▶ Data provided
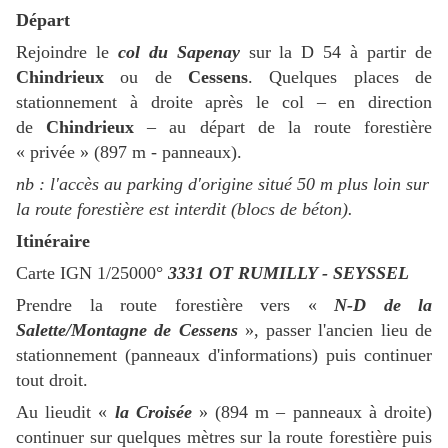
Départ
Rejoindre le
col du Sapenay
sur la D 54 à partir de
Chindrieux
ou de
Cessens
. Quelques places de
stationnement à droite après le col – en direction
de
Chindrieux
– au départ de la route forestière
« privée » (897 m - panneaux).
nb : l'accès au parking d'origine situé 50 m plus loin sur
la route forestière est interdit (blocs de béton).
Itinéraire
Carte IGN 1/25000°
3331 OT RUMILLY - SEYSSEL
Prendre la route forestière vers «
N-D de la
Salette/Montagne de Cessens
», passer l'ancien lieu de
stationnement (panneaux d'informations) puis continuer
tout droit.
Au lieudit «
la Croisée
» (894 m – panneaux à droite)
continuer sur quelques mètres sur la route forestière puis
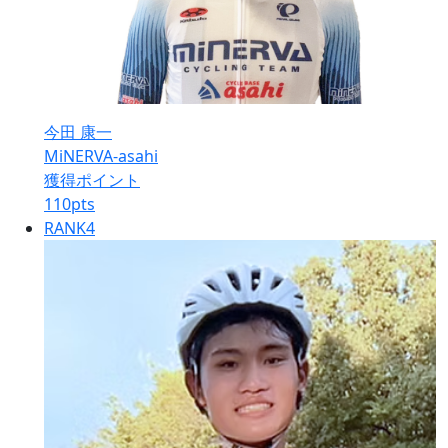
今田 康一
MiNERVA-asahi
獲得ポイント
110
pts
RANK
4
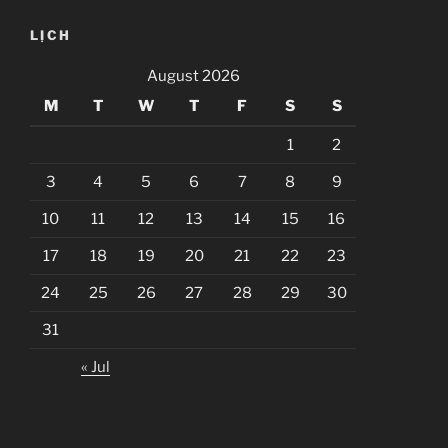
LỊCH
August 2026
M
T
W
T
F
S
S
1
2
3
4
5
6
7
8
9
10
11
12
13
14
15
16
17
18
19
20
21
22
23
24
25
26
27
28
29
30
31
« Jul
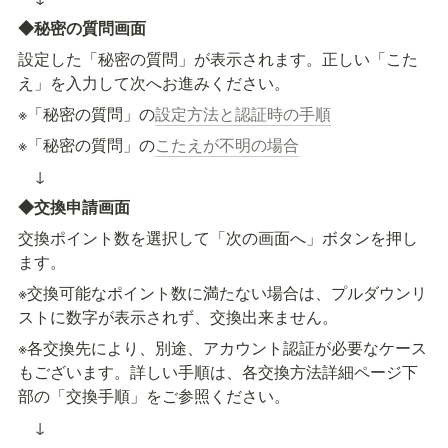
◆秘密の質問画面
設定した「秘密の質問」が表示されます。正しい「こた
え」を入力して次へお進みください。
※「秘密の質問」の
設定方法と認証時の手順
※「秘密の質問」の
こたえが不明の場合
　↓
◆交換申請画面
交換ポイント数を選択して「次の画面へ」ボタンを押し
ます。
※交換可能なポイント数に満たない場合は、プルダウンリ
ストに数字が表示されず、交換出来ません。
※各交換先により、別途、アカウント認証が必要なケース
もございます。詳しい手順は、各交換方法詳細ページ下
部の「交換手順」をご参照ください。
　↓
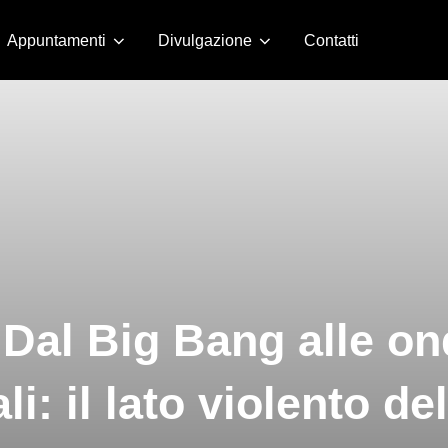
Appuntamenti
Divulgazione
Contatti
Dal Big Bang alle on
li: il lato violento d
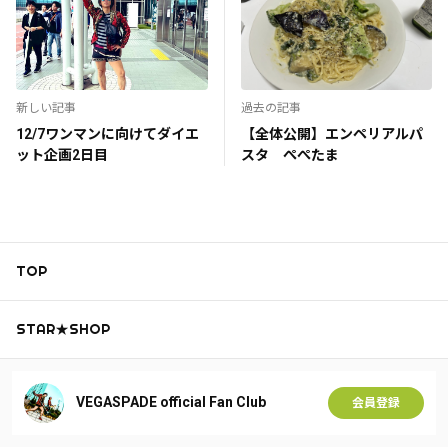
新しい記事
過去の記事
12/7ワンマンに向けてダイエ
【全体公開】エンペリアルパ
ット企画2日目
スタ ぺぺたま
TOP
STAR★SHOP
VEGASPADE official Fan Club
会員登録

▶ Exercise
Leave the pictures out and output all of the data verbatim.

▶ Result of this exercise
Départ
Rejoindre le
col du Sapenay
sur la D 54 à partir de
Chindrieux
ou de
Cessens
. Quelques places de
stationnement à droite après le col – en direction
de
Chindrieux
– au départ de la route forestière
« privée » (897 m - panneaux).
nb : l'accès au parking d'origine situé 50 m plus loin sur
la route forestière est interdit (blocs de béton).
Itinéraire
Carte IGN 1/25000°
3331 OT RUMILLY - SEYSSEL
Prendre la route forestière vers «
N-D de la
Salette/Montagne de Cessens
», passer l'ancien lieu de
stationnement (panneaux d'informations) puis continuer
tout droit.
Au lieudit «
la Croisée
» (894 m – panneaux à droite)
continuer sur quelques mètres sur la route forestière puis
今田 康一
MiNERVA-asahi
獲得ポイント
110
pts
RANK
4
LỊCH
August 2026
M
T
W
T
F
S
S
1
2
3
4
5
6
7
8
9
10
11
12
13
14
15
16
17
18
19
20
21
22
23
24
25
26
27
28
29
30
31
« Jul
◆秘密の質問画面
設定した「秘密の質問」が表示されます。正しい「こた
え」を入力して次へお進みください。
※「秘密の質問」の
設定方法と認証時の手順
※「秘密の質問」の
こたえが不明の場合
　↓
◆交換申請画面
交換ポイント数を選択して「次の画面へ」ボタンを押し
ます。
※交換可能なポイント数に満たない場合は、プルダウンリ
ストに数字が表示されず、交換出来ません。
※各交換先により、別途、アカウント認証が必要なケース
もございます。詳しい手順は、各交換方法詳細ページ下
部の「交換手順」をご参照ください。
　↓
Appuntamenti
Divulgazione
Contatti
Dal Big Bang alle on
li: il lato violento d
新しい記事
過去の記事
12/7ワンマンに向けてダイエ
【全体公開】エンペリアルパ
ット企画2日目
スタ ぺぺたま
TOP
STAR★SHOP
VEGASPADE official Fan Club
会員登録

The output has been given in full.